------ DATA TO PROCESS ------
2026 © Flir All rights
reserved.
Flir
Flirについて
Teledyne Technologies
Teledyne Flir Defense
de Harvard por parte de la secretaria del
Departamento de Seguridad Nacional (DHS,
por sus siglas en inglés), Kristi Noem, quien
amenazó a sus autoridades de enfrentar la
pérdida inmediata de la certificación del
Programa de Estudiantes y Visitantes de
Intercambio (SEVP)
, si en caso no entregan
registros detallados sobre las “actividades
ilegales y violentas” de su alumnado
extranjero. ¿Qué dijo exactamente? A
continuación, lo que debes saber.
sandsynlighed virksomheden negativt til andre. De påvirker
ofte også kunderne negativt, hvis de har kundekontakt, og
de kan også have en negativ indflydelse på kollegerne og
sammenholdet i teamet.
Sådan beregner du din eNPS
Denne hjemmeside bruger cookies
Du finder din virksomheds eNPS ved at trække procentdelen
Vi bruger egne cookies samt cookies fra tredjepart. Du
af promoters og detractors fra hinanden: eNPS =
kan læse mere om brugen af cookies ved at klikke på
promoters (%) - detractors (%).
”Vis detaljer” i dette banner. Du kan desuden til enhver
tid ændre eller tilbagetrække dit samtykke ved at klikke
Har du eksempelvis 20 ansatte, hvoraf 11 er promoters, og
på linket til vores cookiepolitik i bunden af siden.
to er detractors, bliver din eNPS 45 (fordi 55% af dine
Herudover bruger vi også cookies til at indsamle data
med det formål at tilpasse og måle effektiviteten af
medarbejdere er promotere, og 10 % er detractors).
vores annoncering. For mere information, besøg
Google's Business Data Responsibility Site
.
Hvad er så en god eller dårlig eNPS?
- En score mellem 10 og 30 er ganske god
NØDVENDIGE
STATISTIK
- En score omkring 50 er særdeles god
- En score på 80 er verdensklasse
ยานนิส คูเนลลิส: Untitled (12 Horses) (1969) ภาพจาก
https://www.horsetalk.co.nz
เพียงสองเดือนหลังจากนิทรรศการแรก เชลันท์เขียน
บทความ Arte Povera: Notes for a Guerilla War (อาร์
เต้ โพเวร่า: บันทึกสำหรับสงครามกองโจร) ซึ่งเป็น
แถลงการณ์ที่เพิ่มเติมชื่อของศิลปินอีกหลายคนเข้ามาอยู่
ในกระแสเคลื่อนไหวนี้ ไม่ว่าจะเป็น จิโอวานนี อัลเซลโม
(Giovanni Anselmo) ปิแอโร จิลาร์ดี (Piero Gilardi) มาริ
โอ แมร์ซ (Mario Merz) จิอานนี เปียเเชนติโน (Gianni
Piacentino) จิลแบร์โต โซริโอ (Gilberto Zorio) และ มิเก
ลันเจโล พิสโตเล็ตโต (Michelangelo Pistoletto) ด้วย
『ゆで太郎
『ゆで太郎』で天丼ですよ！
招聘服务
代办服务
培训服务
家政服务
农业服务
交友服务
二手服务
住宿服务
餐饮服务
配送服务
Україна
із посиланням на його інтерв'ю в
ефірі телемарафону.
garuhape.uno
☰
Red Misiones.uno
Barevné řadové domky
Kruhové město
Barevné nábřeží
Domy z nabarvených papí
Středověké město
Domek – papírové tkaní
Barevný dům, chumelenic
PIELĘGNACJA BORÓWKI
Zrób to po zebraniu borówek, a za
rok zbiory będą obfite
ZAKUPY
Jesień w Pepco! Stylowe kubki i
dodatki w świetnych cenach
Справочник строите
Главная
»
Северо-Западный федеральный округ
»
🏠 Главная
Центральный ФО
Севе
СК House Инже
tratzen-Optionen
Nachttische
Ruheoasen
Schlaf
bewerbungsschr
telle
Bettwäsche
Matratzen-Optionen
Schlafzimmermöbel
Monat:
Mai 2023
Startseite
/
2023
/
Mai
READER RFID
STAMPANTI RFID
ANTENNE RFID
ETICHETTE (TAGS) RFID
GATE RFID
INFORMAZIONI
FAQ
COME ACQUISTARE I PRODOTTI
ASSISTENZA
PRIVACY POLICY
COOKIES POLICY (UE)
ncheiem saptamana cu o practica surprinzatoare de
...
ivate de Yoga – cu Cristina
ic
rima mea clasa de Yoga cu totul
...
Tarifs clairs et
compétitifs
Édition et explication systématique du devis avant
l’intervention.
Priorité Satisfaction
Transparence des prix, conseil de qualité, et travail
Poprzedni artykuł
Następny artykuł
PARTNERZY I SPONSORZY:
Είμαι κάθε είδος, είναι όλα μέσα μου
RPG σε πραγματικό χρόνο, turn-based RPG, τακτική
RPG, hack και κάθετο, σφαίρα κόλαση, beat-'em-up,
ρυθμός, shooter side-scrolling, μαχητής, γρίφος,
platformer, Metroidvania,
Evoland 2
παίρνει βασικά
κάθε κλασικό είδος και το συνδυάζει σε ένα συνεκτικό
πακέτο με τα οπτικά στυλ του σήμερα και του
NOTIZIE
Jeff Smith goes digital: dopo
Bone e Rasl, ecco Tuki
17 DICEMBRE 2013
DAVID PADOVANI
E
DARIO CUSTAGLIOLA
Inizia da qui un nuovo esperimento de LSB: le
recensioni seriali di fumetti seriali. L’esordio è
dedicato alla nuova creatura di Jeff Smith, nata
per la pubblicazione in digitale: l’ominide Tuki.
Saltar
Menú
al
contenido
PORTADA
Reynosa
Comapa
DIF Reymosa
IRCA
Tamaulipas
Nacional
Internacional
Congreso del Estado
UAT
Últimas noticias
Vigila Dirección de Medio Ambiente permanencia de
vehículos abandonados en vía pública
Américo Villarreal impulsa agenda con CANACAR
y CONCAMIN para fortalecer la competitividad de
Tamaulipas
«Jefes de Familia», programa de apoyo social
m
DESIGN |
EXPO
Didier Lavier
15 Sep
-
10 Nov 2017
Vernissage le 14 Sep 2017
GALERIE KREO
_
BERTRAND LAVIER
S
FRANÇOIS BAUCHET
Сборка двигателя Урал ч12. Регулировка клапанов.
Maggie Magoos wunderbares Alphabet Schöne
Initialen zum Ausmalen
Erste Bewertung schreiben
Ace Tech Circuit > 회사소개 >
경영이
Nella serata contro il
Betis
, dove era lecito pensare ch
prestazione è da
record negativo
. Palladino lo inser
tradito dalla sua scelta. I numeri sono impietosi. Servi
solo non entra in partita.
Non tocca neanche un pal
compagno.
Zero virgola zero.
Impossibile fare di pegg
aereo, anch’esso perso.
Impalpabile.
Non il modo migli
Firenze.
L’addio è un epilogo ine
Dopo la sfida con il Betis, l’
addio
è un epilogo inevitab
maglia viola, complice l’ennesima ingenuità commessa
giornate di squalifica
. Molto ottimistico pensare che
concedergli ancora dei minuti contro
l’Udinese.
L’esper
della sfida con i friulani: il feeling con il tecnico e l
------
● **THE PROBLEM**: Convert the stretch of rows from the start through the row containing "caso no entregan" into a Markdown table with the columns Number and Line, omitting any blank lines.

● **TASK RESULT**:
| Number | Line |
|---|---|
| 1 | 2026 © Flir All rights |
| 2 | reserved. |
| 3 | Flir |
| 4 | Flirについて |
| 5 | Teledyne Technologies |
| 6 | Teledyne Flir Defense |
| 7 | de Harvard por parte de la secretaria del |
| 8 | Departamento de Seguridad Nacional (DHS, |
| 9 | por sus siglas en inglés), Kristi Noem, quien |
| 10 | amenazó a sus autoridades de enfrentar la |
| 11 | pérdida inmediata de la certificación del |
| 12 | Programa de Estudiantes y Visitantes de |
| 13 | Intercambio (SEVP) |
| 14 | , si en caso no entregan |